**What the task asks:** Your output is to consist only of the line containing "92 167 12.37" and the lines after it, through the end of the data, reproduced exactly.

**Data:**
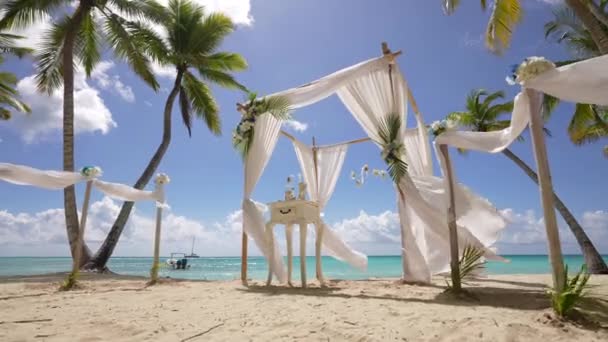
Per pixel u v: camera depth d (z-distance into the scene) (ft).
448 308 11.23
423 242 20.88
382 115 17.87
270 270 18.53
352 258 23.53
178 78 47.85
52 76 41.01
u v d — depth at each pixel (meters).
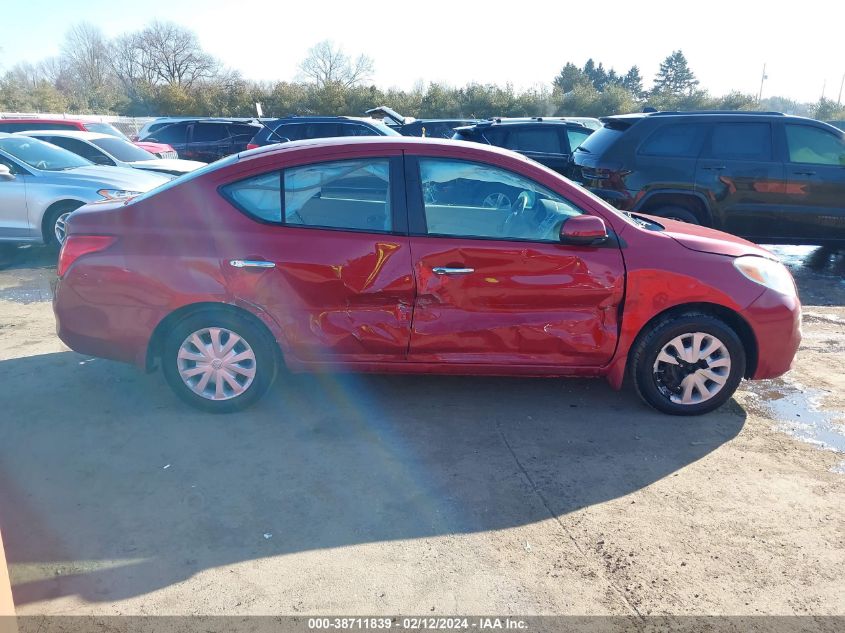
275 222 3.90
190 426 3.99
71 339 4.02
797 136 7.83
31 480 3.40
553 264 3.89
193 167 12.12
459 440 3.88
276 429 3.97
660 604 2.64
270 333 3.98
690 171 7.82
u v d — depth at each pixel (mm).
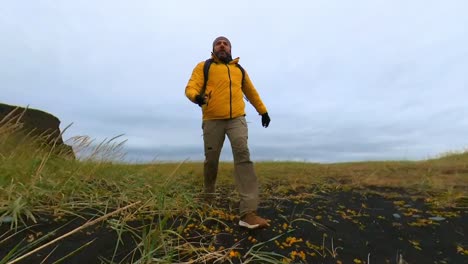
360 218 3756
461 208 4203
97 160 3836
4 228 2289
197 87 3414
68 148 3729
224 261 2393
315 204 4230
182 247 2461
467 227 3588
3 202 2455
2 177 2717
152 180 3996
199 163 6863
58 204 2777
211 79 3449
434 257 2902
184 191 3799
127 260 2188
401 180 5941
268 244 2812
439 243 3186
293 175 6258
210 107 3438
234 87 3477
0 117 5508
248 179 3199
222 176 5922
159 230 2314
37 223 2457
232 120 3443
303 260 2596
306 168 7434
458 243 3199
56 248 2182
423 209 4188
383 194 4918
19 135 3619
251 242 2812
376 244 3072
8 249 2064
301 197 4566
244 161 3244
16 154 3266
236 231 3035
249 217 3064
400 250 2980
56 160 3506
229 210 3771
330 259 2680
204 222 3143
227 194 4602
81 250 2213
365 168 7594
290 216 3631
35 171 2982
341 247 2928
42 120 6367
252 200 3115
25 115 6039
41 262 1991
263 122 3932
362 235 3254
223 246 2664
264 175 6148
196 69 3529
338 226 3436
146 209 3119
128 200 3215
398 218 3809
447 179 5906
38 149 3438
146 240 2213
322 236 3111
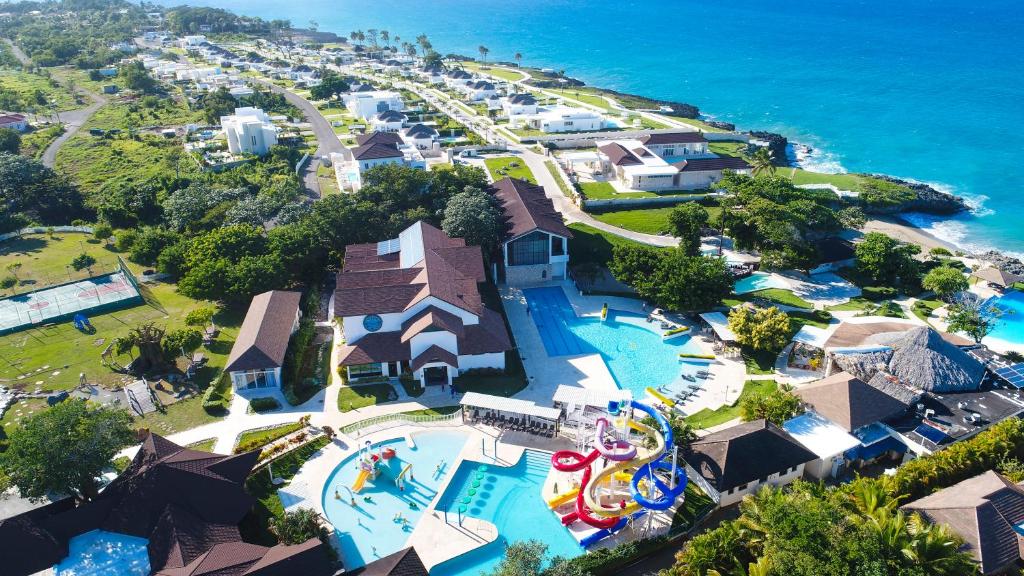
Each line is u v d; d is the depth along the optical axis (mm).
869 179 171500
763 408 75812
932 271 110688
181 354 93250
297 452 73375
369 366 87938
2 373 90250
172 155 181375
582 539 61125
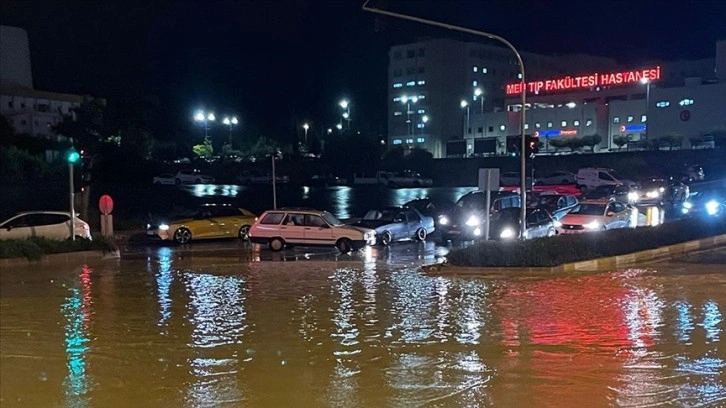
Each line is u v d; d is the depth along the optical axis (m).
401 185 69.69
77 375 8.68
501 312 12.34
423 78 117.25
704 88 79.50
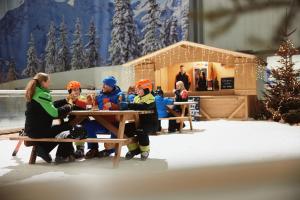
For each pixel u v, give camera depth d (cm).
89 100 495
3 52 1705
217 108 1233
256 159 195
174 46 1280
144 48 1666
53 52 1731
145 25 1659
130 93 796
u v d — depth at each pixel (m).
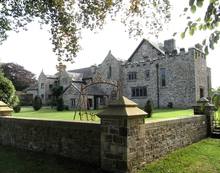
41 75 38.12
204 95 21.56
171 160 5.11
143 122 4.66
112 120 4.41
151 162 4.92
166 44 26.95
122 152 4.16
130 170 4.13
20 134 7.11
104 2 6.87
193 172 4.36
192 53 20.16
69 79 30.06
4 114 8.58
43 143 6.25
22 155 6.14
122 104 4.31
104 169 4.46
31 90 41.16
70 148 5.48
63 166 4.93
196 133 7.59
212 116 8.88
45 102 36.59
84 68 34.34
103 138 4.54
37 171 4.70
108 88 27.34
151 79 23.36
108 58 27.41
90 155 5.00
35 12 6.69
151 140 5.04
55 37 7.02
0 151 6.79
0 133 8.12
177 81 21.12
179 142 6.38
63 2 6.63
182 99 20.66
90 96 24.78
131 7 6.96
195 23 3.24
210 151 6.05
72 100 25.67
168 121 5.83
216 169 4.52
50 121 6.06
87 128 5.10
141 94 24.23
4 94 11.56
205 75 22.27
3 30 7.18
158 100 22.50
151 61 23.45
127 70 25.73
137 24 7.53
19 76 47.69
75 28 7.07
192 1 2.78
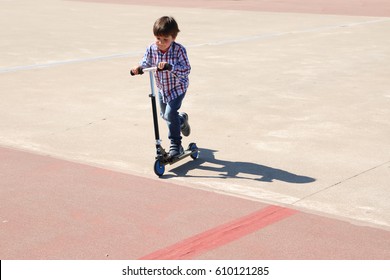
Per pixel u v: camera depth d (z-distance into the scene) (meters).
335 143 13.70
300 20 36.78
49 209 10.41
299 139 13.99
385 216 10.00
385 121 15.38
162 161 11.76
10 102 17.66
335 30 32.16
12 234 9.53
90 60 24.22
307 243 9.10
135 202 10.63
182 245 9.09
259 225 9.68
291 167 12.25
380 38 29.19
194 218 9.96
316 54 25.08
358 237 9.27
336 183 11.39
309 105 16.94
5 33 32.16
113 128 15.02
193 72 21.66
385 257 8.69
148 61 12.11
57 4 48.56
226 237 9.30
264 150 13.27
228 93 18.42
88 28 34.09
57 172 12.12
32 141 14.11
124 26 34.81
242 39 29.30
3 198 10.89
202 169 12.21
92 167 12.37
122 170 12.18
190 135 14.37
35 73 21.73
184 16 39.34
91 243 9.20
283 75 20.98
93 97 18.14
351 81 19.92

**Exercise response:**
92 167 12.37
122 170 12.18
190 135 14.37
35 73 21.73
184 16 39.34
91 243 9.20
283 75 20.98
93 97 18.14
351 81 19.92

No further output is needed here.